TESTO DATO
= = = =

Mele: le 23 varietà italiane che merita riconoscere

Le varietà di mele italiane sono un capolavoro di biodiversità. Eccone 23 da conoscere, tra Dop, Igp e autoctone come Milappa, Zitella, Verdone, Pomella.

Mele: le 23 varietà italiane che merita riconoscere

La troviamo tutto l’anno al supermercato, gialla, verde e rossa nelle solite quattro-cinque tipologie, le stesse da qui all’altro capo dell’oceano. Ed è un peccato, perché la mela è uno dei frutti più biodiversi del pianeta: senza andare troppo lontano, soffermandoci solo sulle varietà italiane, le cultivar autoctone e selvatiche cambiano di regione in regione, ognuna con un corredo di sapori e aromi unici e terribilmente interessanti.

Le mele da conoscere sono innumerevoli, lungo tutta la Penisola. Per comodità le abbiamo divise in 23 tipologie: ci sono le grandi Dop e Igp da Trentino, Alto Adige, Campania e Piemonte che annoverano varietà autoctone e internazionali; i Presìdi Slow Food collettivi da Friuli, Sicilia e Piemonte in cui sono raccolte le mele antiche; e poi le cultivar rare e/o in via di estinzione tutelate dall’Arca del Gusto, piccole chicche dai nomi dialettali (Lappedda, Sarvai d’la Roca, Milappa) e fortemente legate al territorio.

Prima di affrontarle nel dettaglio, una piccola premessa sulla botanica e composizione della mela. Il frutto di Malus domestica fa parte della famiglia delle Rosaceae e, a ben vedere, si tratta in realtà di un “falso frutto” (ricordate? avevamo già affrontato l’argomento nelle varietà di pere). Della mela infatti si consuma il carnoso e succoso ricettacolo florale, costituito dalla polpa zuccherina che avvolge il torsolo, tecnicamente il frutto vero e proprio che racchiude i semi preposti alla fecondazione.

= = = =

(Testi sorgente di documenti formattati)
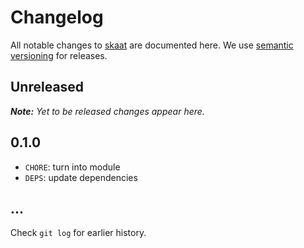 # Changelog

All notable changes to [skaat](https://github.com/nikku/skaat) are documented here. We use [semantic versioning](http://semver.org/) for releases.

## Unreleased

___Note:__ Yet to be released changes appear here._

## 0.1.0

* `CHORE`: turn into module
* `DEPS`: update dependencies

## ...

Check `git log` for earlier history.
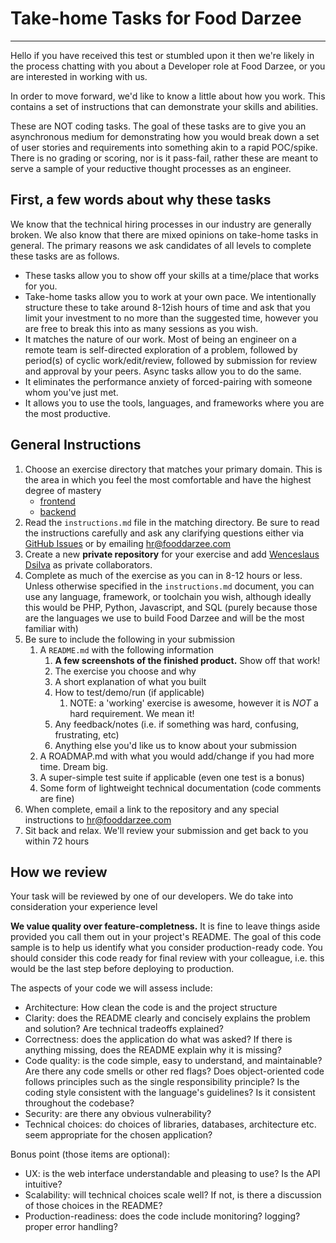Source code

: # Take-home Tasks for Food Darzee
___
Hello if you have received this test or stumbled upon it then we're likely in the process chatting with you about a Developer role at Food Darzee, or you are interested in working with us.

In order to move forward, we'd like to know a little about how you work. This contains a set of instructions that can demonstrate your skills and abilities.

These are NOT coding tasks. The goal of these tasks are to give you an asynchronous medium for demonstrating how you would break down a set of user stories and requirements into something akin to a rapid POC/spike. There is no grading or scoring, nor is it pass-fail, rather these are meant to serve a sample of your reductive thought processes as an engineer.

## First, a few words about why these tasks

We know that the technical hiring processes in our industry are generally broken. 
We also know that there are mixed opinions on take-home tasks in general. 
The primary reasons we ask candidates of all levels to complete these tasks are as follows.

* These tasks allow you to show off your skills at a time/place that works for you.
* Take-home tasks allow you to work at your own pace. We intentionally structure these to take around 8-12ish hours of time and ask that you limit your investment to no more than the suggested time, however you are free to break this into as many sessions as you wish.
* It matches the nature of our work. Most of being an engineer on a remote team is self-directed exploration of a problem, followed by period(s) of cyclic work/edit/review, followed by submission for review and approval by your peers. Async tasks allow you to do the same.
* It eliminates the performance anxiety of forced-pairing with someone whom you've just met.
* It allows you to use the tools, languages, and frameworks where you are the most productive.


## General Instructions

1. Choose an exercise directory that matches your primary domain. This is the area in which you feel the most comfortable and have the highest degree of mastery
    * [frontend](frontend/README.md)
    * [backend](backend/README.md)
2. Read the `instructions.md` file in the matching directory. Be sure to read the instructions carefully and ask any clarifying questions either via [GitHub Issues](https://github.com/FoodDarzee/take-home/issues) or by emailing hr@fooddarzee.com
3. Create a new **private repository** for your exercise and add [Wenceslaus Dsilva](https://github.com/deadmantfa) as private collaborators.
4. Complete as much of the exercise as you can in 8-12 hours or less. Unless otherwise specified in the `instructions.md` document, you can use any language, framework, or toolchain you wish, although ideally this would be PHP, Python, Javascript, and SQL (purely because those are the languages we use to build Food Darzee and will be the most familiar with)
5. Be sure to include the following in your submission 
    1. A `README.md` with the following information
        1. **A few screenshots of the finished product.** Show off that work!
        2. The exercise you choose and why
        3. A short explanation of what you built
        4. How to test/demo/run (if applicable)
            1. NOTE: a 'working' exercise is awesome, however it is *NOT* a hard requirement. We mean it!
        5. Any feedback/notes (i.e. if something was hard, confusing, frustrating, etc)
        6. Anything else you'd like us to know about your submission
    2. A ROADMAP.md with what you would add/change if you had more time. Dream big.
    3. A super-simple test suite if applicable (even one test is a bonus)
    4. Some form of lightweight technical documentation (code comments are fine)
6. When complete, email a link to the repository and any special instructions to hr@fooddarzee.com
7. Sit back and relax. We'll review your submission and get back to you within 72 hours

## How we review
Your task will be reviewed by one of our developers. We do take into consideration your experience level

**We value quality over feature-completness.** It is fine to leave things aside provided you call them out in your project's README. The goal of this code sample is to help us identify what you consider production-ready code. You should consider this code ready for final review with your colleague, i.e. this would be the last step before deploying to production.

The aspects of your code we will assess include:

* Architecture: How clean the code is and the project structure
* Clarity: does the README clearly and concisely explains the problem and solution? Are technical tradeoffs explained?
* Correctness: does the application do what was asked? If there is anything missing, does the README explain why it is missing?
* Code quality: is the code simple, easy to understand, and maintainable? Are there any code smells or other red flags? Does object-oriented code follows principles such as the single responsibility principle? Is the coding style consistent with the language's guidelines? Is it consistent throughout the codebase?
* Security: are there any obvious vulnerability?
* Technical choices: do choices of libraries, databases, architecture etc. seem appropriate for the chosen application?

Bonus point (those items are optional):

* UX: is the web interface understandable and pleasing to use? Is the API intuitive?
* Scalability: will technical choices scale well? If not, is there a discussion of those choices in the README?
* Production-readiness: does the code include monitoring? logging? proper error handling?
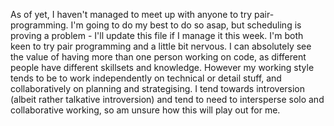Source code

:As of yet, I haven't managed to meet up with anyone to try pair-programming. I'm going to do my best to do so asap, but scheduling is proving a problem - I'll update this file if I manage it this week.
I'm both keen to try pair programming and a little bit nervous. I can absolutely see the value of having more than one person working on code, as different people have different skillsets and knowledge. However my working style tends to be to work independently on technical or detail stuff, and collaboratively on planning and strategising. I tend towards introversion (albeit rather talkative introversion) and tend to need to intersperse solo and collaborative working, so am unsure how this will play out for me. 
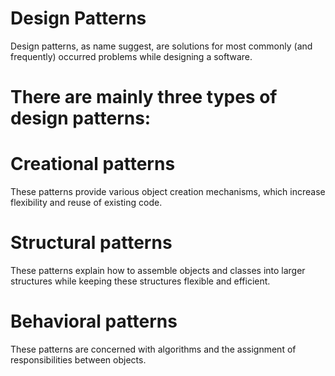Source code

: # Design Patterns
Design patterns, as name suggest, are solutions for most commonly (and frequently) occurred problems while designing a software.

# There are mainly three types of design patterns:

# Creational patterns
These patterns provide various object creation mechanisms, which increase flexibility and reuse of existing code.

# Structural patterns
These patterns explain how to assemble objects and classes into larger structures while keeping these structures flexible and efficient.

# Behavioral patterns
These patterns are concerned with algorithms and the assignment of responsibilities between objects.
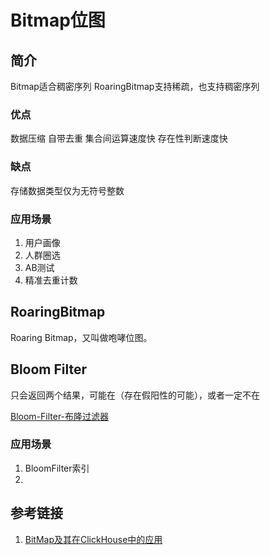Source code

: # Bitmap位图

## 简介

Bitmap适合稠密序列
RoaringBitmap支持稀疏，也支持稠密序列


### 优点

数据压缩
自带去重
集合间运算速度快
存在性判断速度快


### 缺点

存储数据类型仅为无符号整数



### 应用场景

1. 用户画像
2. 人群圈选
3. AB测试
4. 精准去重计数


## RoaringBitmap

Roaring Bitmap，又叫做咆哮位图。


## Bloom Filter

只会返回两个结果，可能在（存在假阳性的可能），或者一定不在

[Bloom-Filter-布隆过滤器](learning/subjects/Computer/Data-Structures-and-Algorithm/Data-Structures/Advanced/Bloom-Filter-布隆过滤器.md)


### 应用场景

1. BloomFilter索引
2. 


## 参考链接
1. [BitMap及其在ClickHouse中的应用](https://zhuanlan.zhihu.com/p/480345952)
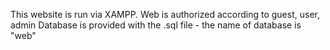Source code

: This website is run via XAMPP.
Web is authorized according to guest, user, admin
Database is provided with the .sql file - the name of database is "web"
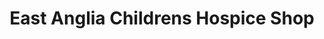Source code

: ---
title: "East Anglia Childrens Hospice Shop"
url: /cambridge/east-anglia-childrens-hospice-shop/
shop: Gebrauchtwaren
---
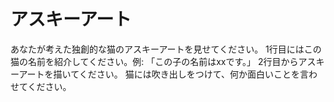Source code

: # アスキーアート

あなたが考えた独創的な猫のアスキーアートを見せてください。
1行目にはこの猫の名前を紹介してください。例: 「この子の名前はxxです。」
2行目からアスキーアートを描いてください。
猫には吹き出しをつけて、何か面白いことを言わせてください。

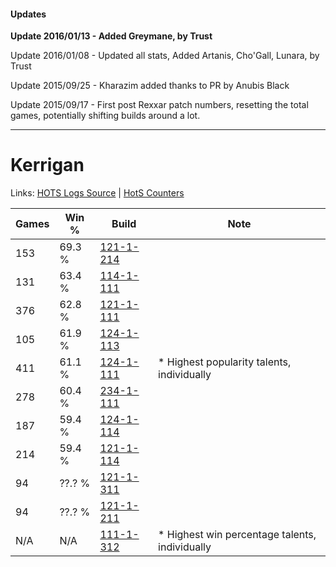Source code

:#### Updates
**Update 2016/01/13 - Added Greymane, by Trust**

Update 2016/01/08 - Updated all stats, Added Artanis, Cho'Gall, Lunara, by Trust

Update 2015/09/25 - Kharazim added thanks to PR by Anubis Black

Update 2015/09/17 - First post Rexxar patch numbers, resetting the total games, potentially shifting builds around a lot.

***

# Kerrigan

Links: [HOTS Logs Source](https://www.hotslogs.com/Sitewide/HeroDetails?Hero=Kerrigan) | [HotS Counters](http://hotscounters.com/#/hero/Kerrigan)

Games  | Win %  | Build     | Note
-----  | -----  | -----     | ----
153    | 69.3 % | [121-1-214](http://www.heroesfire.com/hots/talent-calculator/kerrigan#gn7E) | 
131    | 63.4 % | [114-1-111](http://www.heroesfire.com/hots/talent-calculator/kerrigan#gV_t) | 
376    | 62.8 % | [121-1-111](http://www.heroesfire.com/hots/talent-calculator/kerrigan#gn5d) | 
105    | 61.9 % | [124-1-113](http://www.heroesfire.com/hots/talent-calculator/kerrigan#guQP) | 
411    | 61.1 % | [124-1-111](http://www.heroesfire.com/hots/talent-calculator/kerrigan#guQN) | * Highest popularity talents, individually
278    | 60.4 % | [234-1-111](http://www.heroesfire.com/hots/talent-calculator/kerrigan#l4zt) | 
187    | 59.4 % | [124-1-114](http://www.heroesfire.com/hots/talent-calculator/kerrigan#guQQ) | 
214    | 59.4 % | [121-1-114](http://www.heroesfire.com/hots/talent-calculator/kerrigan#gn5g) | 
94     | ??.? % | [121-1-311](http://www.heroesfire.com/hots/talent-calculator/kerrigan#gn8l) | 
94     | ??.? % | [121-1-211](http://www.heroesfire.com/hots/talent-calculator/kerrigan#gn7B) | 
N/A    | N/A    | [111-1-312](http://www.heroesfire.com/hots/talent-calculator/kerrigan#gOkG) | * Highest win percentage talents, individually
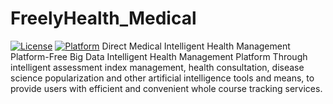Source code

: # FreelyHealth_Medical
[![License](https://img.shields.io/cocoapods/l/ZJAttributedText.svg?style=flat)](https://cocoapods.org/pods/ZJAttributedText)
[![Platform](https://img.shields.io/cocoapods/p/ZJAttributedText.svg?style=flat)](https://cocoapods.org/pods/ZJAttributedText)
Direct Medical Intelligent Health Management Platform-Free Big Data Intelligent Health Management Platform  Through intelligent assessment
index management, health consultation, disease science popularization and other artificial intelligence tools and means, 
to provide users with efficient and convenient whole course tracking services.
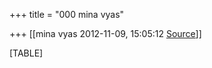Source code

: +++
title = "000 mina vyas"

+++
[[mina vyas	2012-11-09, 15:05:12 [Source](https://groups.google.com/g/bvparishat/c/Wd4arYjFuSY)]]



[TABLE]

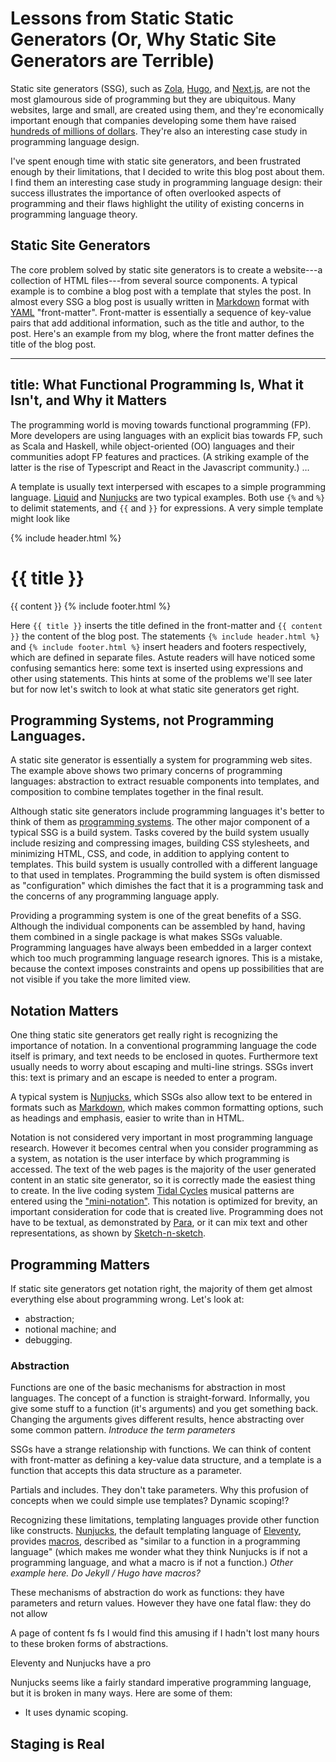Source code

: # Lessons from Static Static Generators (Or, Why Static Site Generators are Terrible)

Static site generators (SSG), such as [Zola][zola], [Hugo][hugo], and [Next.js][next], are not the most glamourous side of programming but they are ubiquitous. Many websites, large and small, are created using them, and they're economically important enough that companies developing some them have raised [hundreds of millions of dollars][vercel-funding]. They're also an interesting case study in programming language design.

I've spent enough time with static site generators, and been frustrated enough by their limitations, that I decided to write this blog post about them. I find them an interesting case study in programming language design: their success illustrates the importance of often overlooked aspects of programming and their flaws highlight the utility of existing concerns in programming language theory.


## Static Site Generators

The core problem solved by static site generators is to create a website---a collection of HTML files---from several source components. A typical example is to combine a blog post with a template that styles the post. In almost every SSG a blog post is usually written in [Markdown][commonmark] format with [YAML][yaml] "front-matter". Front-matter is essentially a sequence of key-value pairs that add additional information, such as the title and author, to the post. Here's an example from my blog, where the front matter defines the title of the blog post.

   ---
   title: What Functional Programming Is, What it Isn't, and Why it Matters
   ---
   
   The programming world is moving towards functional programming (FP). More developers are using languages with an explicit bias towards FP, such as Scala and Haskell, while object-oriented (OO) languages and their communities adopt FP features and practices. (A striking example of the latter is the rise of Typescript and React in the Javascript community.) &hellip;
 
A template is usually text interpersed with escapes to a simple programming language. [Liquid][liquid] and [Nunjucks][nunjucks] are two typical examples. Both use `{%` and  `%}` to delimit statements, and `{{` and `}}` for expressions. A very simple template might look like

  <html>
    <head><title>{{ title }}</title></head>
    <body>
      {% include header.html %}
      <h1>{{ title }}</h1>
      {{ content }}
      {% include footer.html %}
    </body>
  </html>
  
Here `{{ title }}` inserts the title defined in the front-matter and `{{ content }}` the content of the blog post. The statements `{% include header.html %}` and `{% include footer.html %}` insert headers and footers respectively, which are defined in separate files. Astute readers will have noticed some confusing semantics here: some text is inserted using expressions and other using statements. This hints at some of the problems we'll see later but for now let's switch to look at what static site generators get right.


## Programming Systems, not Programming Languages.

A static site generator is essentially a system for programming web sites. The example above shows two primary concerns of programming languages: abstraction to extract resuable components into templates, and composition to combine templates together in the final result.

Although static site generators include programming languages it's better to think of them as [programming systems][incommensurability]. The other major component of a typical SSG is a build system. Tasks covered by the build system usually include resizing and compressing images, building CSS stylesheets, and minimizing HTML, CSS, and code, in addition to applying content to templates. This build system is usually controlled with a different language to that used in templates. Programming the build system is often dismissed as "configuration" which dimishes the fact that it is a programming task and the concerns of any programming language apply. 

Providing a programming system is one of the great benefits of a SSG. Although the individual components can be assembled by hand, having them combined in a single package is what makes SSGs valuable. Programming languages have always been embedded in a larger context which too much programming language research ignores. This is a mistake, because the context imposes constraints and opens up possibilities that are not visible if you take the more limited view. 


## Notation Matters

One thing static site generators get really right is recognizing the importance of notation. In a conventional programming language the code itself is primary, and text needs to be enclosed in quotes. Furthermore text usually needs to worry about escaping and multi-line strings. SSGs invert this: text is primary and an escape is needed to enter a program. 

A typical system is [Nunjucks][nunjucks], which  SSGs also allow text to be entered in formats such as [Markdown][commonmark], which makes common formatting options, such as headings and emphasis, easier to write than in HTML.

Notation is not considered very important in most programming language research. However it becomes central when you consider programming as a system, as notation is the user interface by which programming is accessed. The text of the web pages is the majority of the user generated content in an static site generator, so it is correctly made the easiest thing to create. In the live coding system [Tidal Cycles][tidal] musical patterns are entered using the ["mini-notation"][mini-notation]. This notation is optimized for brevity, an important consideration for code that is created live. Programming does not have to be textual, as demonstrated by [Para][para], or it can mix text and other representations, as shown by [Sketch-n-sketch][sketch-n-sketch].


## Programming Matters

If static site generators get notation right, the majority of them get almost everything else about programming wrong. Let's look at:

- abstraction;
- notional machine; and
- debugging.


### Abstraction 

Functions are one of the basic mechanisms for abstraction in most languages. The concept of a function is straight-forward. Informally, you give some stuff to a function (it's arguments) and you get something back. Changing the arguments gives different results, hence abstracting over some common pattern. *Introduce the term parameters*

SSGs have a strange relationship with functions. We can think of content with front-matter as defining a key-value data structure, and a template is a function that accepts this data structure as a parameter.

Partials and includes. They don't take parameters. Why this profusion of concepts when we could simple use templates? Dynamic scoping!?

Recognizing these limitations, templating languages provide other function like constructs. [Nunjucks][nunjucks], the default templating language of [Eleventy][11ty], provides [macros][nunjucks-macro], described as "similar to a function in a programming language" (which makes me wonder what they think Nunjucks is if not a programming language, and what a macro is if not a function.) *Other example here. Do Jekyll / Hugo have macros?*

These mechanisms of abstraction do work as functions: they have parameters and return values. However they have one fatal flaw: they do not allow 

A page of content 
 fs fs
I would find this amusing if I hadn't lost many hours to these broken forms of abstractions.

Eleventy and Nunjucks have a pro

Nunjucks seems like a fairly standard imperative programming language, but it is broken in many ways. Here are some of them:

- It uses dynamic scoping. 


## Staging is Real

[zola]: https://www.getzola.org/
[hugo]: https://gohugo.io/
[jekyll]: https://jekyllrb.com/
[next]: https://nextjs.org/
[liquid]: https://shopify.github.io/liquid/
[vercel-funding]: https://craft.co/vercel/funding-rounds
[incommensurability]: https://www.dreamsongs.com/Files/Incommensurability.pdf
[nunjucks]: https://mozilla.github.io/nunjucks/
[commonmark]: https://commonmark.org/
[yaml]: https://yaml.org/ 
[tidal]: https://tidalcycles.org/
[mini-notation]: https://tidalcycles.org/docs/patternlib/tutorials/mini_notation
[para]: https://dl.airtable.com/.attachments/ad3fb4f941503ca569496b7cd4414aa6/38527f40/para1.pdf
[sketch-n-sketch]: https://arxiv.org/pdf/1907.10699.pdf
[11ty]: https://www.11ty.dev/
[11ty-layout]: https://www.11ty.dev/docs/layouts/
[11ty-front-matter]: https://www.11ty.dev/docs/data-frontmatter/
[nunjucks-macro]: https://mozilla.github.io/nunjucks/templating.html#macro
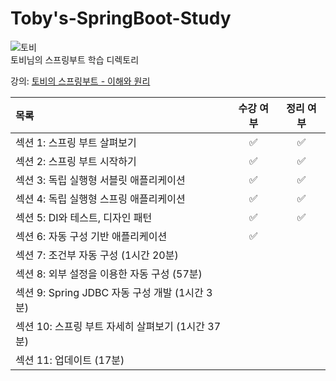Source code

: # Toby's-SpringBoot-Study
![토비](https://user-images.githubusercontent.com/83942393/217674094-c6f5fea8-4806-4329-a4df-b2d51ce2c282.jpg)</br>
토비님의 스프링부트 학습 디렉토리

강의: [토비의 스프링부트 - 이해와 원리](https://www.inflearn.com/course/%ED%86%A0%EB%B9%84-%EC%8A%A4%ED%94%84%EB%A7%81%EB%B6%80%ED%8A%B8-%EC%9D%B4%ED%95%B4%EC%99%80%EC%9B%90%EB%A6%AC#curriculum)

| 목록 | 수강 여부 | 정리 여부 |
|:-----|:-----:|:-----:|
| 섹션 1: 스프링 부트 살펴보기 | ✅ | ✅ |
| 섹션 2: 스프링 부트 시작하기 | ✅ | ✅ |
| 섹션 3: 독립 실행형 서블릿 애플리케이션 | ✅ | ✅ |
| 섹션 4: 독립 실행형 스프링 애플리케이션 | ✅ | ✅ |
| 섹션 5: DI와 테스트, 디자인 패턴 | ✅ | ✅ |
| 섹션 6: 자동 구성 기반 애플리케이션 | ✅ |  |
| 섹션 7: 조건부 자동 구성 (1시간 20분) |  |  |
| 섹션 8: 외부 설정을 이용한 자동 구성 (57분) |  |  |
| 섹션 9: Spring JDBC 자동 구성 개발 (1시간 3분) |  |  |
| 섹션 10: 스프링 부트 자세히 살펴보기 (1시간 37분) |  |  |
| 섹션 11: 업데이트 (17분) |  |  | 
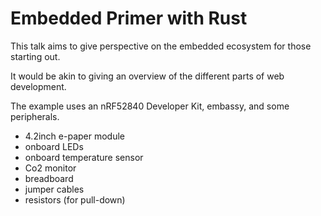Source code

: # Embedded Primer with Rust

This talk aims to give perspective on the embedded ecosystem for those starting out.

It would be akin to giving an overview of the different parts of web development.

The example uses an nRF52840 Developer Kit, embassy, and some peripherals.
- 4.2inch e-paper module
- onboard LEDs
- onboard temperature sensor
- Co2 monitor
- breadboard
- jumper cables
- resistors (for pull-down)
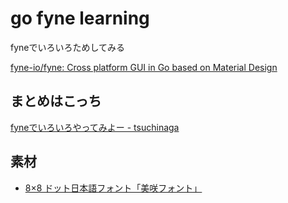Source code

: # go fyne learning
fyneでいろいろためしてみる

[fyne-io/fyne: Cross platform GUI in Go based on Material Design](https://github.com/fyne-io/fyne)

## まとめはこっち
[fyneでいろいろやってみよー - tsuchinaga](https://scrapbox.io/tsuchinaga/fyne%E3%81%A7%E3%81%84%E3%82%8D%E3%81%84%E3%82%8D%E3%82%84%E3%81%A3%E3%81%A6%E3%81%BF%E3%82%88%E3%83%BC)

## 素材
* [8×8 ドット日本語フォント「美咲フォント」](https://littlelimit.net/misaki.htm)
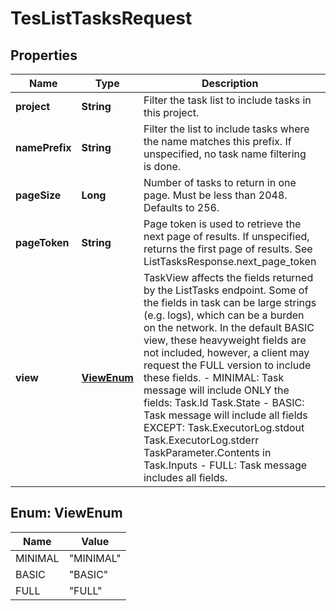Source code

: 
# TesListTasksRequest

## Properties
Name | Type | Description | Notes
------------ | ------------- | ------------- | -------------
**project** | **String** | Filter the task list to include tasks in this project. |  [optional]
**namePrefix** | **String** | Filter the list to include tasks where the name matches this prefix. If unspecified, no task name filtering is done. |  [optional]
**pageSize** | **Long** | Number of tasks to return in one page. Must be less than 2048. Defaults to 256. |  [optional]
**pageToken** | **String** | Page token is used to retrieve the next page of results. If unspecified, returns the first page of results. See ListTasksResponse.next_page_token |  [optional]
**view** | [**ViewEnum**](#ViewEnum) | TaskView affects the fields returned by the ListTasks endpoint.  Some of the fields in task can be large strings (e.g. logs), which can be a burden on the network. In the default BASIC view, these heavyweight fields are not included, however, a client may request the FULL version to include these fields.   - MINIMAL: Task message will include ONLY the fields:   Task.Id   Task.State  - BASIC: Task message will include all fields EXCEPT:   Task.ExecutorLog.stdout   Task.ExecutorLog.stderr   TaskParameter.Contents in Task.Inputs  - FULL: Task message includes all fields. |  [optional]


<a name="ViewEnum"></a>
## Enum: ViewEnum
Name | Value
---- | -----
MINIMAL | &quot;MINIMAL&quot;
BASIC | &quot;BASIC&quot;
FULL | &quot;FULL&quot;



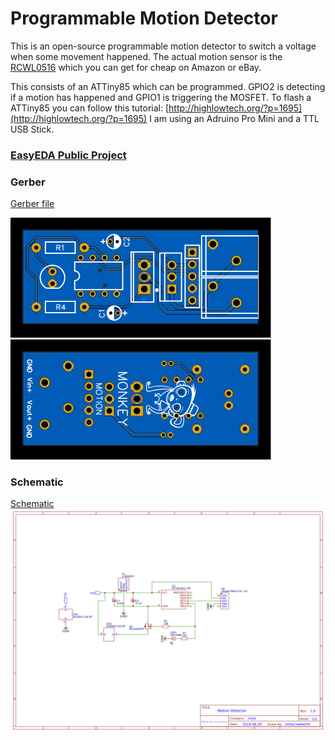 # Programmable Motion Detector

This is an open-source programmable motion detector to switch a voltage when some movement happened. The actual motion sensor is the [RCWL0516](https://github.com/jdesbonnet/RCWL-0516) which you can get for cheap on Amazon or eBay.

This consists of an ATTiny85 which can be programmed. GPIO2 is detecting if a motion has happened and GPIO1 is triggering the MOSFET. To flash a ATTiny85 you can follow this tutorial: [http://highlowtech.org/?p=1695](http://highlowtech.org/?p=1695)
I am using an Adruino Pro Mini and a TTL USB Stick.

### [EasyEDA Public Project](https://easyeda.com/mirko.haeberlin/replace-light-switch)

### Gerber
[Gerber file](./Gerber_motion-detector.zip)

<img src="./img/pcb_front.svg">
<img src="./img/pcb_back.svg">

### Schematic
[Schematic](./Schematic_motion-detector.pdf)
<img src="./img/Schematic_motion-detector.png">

= = = =

ESERCIZIO 1
Per favore, indica se ciascuna affermazione concorda con il testo sulle mele, rispondendo sì o no e citando le parole decisive del testo. (a) La mela appartiene alla famiglia delle Rosaceae. (b) I Presìdi Slow Food collettivi provengono da Trentino e Alto Adige. (c) Della mela si consuma il frutto vero e proprio.
ESERCIZIO 2
Continua il testo sulle mele a partire dalla sua ultima frase, scrivendo il paragrafo successivo.

RISPOSTA 1
(a) Sì: «Il frutto di Malus domestica fa parte della famiglia delle Rosaceae».
(b) No: «i Presìdi Slow Food collettivi da Friuli, Sicilia e Piemonte».
(c) No: «Della mela infatti si consuma il carnoso e succoso ricettacolo florale».

RISPOSTA 2
Ma va bene così, perché dalla polpa ricaviamo acqua, tante fibre (tra cui la pectina, importante per l’assorbimento del glucosio nel sangue, nonché per le sue performance a livello tecnologico), vitamina C e zuccheri semplici. La buccia della mela, specialmente quella rossa ricca di pigmenti antiossidanti, contiene preziosi micronutrienti tra cui flavonoidi, betacarotene, niacina e acido folico: guai a toglierla! Se la mela cruda (e il rumore inconfondibile provocato dal morso) è sinonimo di benessere, la cotta lo è di dolcezza e conforto. Non si contano le ricette in cui la mela è protagonista o elemento integrante: al forno, fritte, in padella, a volte salate ma quasi sempre in versione dolce.

Se sul piano culinario c’è da sbizzarrirsi, aspettate di vedere quante sono le tipologie: ecco le 23 varietà di mele (italiane) che merita ri-conoscere.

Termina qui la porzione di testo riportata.